Capture teams in the government contracting world spend a lot of time trying to determine the right balance of solutions and strategies that will differentiate them from their competitors and make them more attractive to their customers. Deciding how best to position your company, understanding what your competitors know about you, and analyzing how that is likely to impact any potential decisions means challenging all your assumptions about your business. Our experience is that the best way to do that is through an unbiased view of your capabilities that is free from internal influence.
Traditionally, businesses have evaluated their strengths, weaknesses, opportunities, and threats from an internal vantage point. Known as an “inside out” strategy, this approach looks at what the company can accomplish using existing resources, typically by streamlining operations and reducing spending. While the “inside out” strategy may create short-term shareholder gains, this focus ultimately limits the company’s ability to note emerging trends and adapt to changing markets.
A landmark book entitled Strategy from the Outside In: Profiting from Customer Value upended conventional wisdom about how to analyze a company and make improvements. This is the first reference in print to the concept of “outside in” thinking, an approach that uses customer trends as benchmarks for product and service development. Its premise is built on the idea that studying customer trends from an external perspective is the most effective way to design their strategy.
At Richter & Company, we have adapted these strategies into a service called OutsideIn™ Analysis. By turning our proven competitive intelligence-gathering process onto you instead of your colleagues in the marketplace, we can leverage open-source research to identify how you, your team, your capabilities, and your solutions are being perceived.
Our OutsideIn™ Analysis provides you with a third-party, objective assessment based on our independent research, interpreted using our sophisticated tools in light of our extensive experience. Only open-source material is collected and analyzed; no proprietary information is gathered. The earlier an OutsideIn™ Analysis can be performed in the capture process, the more effective it can be.
Businesses can be slow to adopt an outside-in analysis because it goes against the grain of traditional systems planning. Whereas “inside out” thinking leverages software to smooth processes and increase efficiency for back-end systems, an “outside in” approach embraces forward-compatibility with an emphasis on designing systems based on emerging data to create value for the end user and solve evolving customer issues.

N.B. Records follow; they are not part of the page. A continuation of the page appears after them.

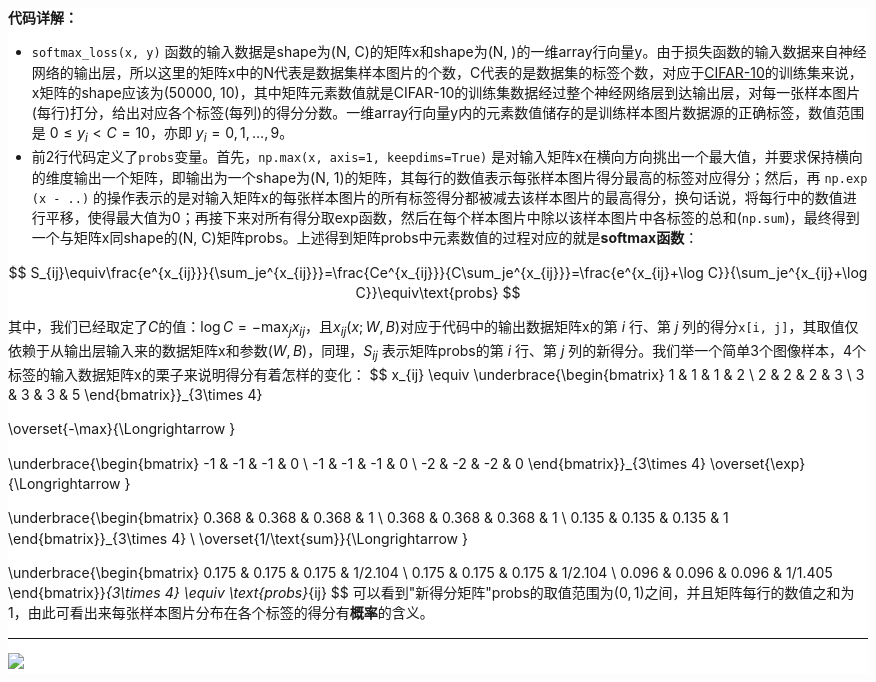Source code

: **代码详解：**

- `softmax_loss(x, y)` 函数的输入数据是shape为(N, C)的矩阵x和shape为(N, )的一维array行向量y。由于损失函数的输入数据来自神经网络的输出层，所以这里的矩阵x中的N代表是数据集样本图片的个数，C代表的是数据集的标签个数，对应于[CIFAR-10](http://link.zhihu.com/?target=http%3A//www.cs.toronto.edu/%7Ekriz/cifar.html)的训练集来说，x矩阵的shape应该为(50000, 10)，其中矩阵元素数值就是CIFAR-10的训练集数据经过整个神经网络层到达输出层，对每一张样本图片(每行)打分，给出对应各个标签(每列)的得分分数。一维array行向量y内的元素数值储存的是训练样本图片数据源的正确标签，数值范围是 $0\leqslant y_i<C=10$，亦即 $y_i=0,1,…,9$。
- 前2行代码定义了`probs`变量。首先，`np.max(x, axis=1, keepdims=True)` 是对输入矩阵x在横向方向挑出一个最大值，并要求保持横向的维度输出一个矩阵，即输出为一个shape为(N, 1)的矩阵，其每行的数值表示每张样本图片得分最高的标签对应得分；然后，再 `np.exp(x - ..)` 的操作表示的是对输入矩阵x的每张样本图片的所有标签得分都被减去该样本图片的最高得分，换句话说，将每行中的数值进行平移，使得最大值为0；再接下来对所有得分取exp函数，然后在每个样本图片中除以该样本图片中各标签的总和(`np.sum`)，最终得到一个与矩阵x同shape的(N, C)矩阵probs。上述得到矩阵probs中元素数值的过程对应的就是**softmax函数**：

$$
S_{ij}\equiv\frac{e^{x_{ij}}}{\sum_je^{x_{ij}}}=\frac{Ce^{x_{ij}}}{C\sum_je^{x_{ij}}}=\frac{e^{x_{ij}+\log C}}{\sum_je^{x_{ij}+\log C}}\equiv\text{probs}
$$

其中，我们已经取定了$C$的值：$\log C=-\max_jx_{ij}$，且$x_{ij}(x;W,B)$对应于代码中的输出数据矩阵x的第 $i$ 行、第 $j$ 列的得分`x[i, j]`，其取值仅依赖于从输出层输入来的数据矩阵x和参数$(W,B)$，同理，$S_{ij}$ 表示矩阵probs的第 $i$ 行、第 $j$ 列的新得分。我们举一个简单3个图像样本，4个标签的输入数据矩阵x的栗子来说明得分有着怎样的变化：
$$
x_{ij}
\equiv 
\underbrace{\begin{bmatrix}
1 & 1 & 1 & 2 \\ 
2 & 2 & 2 & 3 \\ 
3 & 3 & 3 & 5 \end{bmatrix}}_{3\times 4}

\overset{-\max}{\Longrightarrow }

\underbrace{\begin{bmatrix}
-1 & -1 & -1 & 0 \\ 
-1 & -1 & -1 & 0 \\ 
-2 & -2 & -2 & 0 \end{bmatrix}}_{3\times 4}
\overset{\exp}{\Longrightarrow }

\underbrace{\begin{bmatrix}
0.368 & 0.368 & 0.368 & 1 \\ 
0.368 & 0.368 & 0.368 & 1 \\ 
0.135 & 0.135 & 0.135 & 1 \end{bmatrix}}_{3\times 4}
\\
\overset{1/\text{sum}}{\Longrightarrow }

\underbrace{\begin{bmatrix}
0.175 & 0.175 & 0.175 & 1/2.104 \\ 
0.175 & 0.175 & 0.175 & 1/2.104 \\ 
0.096 & 0.096 & 0.096 & 1/1.405 \end{bmatrix}}_{3\times 4}
\equiv 
\text{probs}_{ij}
$$
可以看到"新得分矩阵"probs的取值范围为$(0,1)$之间，并且矩阵每行的数值之和为1，由此可看出来每张样本图片分布在各个标签的得分有**概率**的含义。

---

![](https://i.loli.net/2018/07/09/5b4377ba58239.png)


[^释义1]: 全连接层中的神经元与其前后两层的神经元是完全成对连接的，但是在同一个全连接层内的神经元之间没有连接。
[^计算细节]: 0.2\*56 -0.5\*231 +0.1\*24 +2.0\*2 +1.1 = -96.8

As fast as the market changes, it’s increasingly important to know and understand your customers. In a down market, it’s a temptation to overlook the long view, instead of focusing on short-term strategies that will increase revenue and decrease costs. It’s proving more effective, however, for companies to focus on external trends, customer behaviors, and new technologies that are changing the industry landscape going forward.
OutsideIn™ Analysis is one of the best ways to help you see what your competitors are seeing, and in many cases, deliver the eye you need to win.